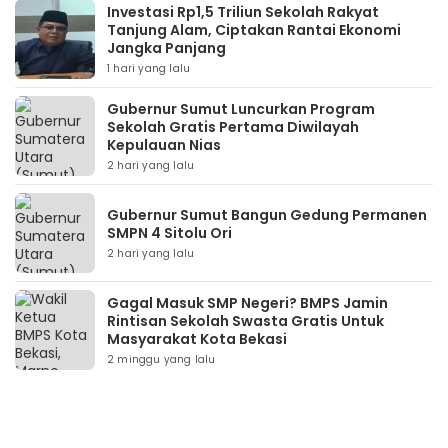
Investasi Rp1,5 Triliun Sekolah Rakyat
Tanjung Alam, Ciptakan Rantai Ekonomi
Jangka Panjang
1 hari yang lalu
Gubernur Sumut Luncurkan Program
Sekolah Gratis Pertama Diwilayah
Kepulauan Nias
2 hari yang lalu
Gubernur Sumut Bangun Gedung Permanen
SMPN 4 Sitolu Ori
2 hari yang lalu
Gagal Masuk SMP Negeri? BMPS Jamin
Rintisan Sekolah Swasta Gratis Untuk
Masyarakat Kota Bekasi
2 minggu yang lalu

_ _ _ _ _ _ _

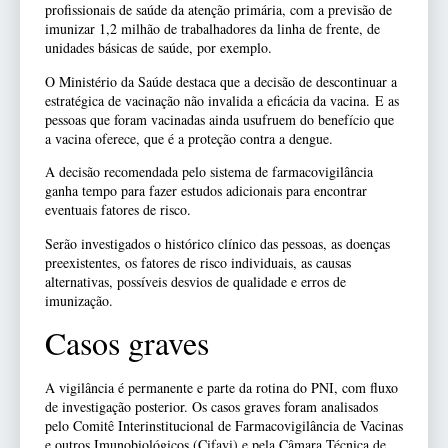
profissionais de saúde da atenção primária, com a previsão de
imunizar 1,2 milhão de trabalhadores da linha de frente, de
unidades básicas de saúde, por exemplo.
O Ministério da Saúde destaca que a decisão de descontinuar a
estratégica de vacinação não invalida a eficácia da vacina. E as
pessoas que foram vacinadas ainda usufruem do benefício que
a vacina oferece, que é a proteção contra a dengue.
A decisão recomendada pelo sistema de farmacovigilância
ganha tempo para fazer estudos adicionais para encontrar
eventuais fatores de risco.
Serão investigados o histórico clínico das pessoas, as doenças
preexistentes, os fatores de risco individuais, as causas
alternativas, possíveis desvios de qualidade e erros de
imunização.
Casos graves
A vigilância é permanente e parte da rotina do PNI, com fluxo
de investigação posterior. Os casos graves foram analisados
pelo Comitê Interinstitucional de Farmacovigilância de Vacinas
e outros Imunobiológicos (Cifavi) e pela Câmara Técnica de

_ _ _ _ _ _ _

> **Assignment**
Reproduce verbatim only the segment of the listing bounded by the line containing "A vigilância é" and the line containing "e outros Imunobiológicos", with both boundary lines included.

> **Response**
A vigilância é permanente e parte da rotina do PNI, com fluxo
de investigação posterior. Os casos graves foram analisados
pelo Comitê Interinstitucional de Farmacovigilância de Vacinas
e outros Imunobiológicos (Cifavi) e pela Câmara Técnica de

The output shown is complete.